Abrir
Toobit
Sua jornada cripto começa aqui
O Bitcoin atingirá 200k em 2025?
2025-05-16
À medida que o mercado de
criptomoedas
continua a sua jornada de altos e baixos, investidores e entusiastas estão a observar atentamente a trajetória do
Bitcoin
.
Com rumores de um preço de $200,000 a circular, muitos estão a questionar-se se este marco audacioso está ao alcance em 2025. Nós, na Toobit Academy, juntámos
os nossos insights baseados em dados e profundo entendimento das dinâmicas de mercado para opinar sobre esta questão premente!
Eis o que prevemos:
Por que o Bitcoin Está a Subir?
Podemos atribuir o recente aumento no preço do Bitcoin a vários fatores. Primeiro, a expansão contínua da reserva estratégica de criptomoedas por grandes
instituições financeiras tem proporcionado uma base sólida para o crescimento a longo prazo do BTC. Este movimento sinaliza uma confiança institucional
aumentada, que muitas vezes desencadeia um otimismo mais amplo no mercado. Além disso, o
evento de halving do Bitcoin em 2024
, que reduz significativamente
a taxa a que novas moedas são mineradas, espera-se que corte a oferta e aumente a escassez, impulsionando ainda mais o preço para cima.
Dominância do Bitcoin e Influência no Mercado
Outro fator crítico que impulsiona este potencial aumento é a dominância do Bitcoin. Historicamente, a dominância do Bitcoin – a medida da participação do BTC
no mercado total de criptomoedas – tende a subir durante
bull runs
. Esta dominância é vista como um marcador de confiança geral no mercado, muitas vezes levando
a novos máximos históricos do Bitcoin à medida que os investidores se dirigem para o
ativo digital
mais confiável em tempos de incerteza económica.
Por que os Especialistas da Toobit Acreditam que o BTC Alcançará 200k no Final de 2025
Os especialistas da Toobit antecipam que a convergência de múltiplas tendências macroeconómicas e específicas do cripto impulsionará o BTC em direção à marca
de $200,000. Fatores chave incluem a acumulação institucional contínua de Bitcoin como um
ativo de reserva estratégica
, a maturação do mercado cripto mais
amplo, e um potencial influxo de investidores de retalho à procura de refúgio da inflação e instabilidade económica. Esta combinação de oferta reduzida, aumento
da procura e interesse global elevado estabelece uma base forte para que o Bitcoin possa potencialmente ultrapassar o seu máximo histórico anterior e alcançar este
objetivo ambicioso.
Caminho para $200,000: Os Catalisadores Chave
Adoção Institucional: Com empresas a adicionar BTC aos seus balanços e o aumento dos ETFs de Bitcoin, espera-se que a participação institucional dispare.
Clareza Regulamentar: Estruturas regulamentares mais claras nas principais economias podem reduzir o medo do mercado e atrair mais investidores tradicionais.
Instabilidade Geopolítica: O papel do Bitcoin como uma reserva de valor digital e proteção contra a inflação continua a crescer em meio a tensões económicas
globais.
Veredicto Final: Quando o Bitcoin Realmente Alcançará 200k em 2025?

================================

= JOB ITEM =
Copy every line of the data word for word, in order.

= RESULT OF THIS EXERCISE =
Abrir
Toobit
Sua jornada cripto começa aqui
O Bitcoin atingirá 200k em 2025?
2025-05-16
À medida que o mercado de
criptomoedas
continua a sua jornada de altos e baixos, investidores e entusiastas estão a observar atentamente a trajetória do
Bitcoin
.
Com rumores de um preço de $200,000 a circular, muitos estão a questionar-se se este marco audacioso está ao alcance em 2025. Nós, na Toobit Academy, juntámos
os nossos insights baseados em dados e profundo entendimento das dinâmicas de mercado para opinar sobre esta questão premente!
Eis o que prevemos:
Por que o Bitcoin Está a Subir?
Podemos atribuir o recente aumento no preço do Bitcoin a vários fatores. Primeiro, a expansão contínua da reserva estratégica de criptomoedas por grandes
instituições financeiras tem proporcionado uma base sólida para o crescimento a longo prazo do BTC. Este movimento sinaliza uma confiança institucional
aumentada, que muitas vezes desencadeia um otimismo mais amplo no mercado. Além disso, o
evento de halving do Bitcoin em 2024
, que reduz significativamente
a taxa a que novas moedas são mineradas, espera-se que corte a oferta e aumente a escassez, impulsionando ainda mais o preço para cima.
Dominância do Bitcoin e Influência no Mercado
Outro fator crítico que impulsiona este potencial aumento é a dominância do Bitcoin. Historicamente, a dominância do Bitcoin – a medida da participação do BTC
no mercado total de criptomoedas – tende a subir durante
bull runs
. Esta dominância é vista como um marcador de confiança geral no mercado, muitas vezes levando
a novos máximos históricos do Bitcoin à medida que os investidores se dirigem para o
ativo digital
mais confiável em tempos de incerteza económica.
Por que os Especialistas da Toobit Acreditam que o BTC Alcançará 200k no Final de 2025
Os especialistas da Toobit antecipam que a convergência de múltiplas tendências macroeconómicas e específicas do cripto impulsionará o BTC em direção à marca
de $200,000. Fatores chave incluem a acumulação institucional contínua de Bitcoin como um
ativo de reserva estratégica
, a maturação do mercado cripto mais
amplo, e um potencial influxo de investidores de retalho à procura de refúgio da inflação e instabilidade económica. Esta combinação de oferta reduzida, aumento
da procura e interesse global elevado estabelece uma base forte para que o Bitcoin possa potencialmente ultrapassar o seu máximo histórico anterior e alcançar este
objetivo ambicioso.
Caminho para $200,000: Os Catalisadores Chave
Adoção Institucional: Com empresas a adicionar BTC aos seus balanços e o aumento dos ETFs de Bitcoin, espera-se que a participação institucional dispare.
Clareza Regulamentar: Estruturas regulamentares mais claras nas principais economias podem reduzir o medo do mercado e atrair mais investidores tradicionais.
Instabilidade Geopolítica: O papel do Bitcoin como uma reserva de valor digital e proteção contra a inflação continua a crescer em meio a tensões económicas
globais.
Veredicto Final: Quando o Bitcoin Realmente Alcançará 200k em 2025?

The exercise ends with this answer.